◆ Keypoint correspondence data
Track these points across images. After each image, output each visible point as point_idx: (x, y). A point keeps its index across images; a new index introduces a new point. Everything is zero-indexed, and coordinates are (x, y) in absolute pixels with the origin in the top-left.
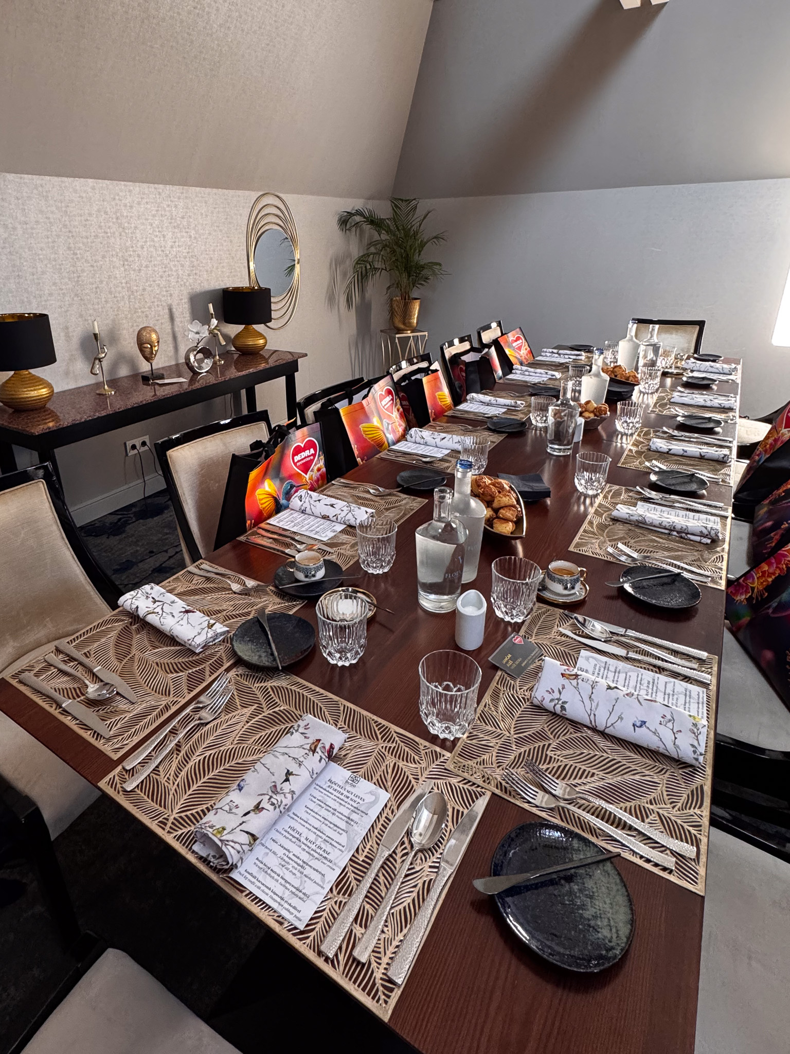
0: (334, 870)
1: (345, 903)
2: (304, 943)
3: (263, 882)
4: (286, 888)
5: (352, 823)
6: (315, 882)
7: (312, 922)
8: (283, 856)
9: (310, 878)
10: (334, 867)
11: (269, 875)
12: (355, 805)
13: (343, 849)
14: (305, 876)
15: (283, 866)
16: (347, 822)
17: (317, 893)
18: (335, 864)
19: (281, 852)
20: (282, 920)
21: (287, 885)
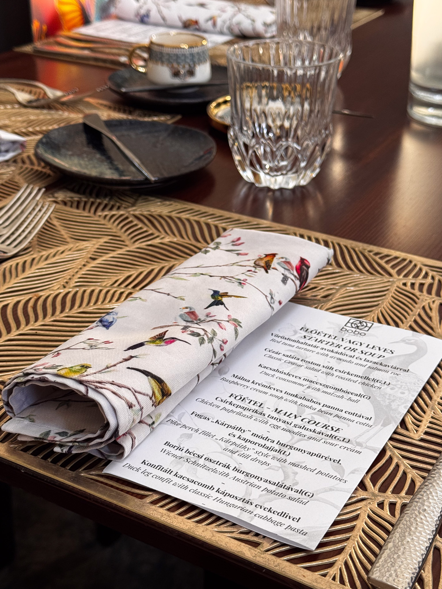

◆ WHAT YOU NEED TO DO
Could you output the data above as a JSON list of strings, with one string per line, blank lines skipped, and the pictures left out?

◆ THE ANSWER
[
  "Track these points across images. After each image, output each visible point as point_idx: (x, y). A point keeps its index across images; a new index introduces a new point. Everything is zero-indexed, and coordinates are (x, y) in absolute pixels with the origin in the top-left.",
  "0: (334, 870)",
  "1: (345, 903)",
  "2: (304, 943)",
  "3: (263, 882)",
  "4: (286, 888)",
  "5: (352, 823)",
  "6: (315, 882)",
  "7: (312, 922)",
  "8: (283, 856)",
  "9: (310, 878)",
  "10: (334, 867)",
  "11: (269, 875)",
  "12: (355, 805)",
  "13: (343, 849)",
  "14: (305, 876)",
  "15: (283, 866)",
  "16: (347, 822)",
  "17: (317, 893)",
  "18: (335, 864)",
  "19: (281, 852)",
  "20: (282, 920)",
  "21: (287, 885)"
]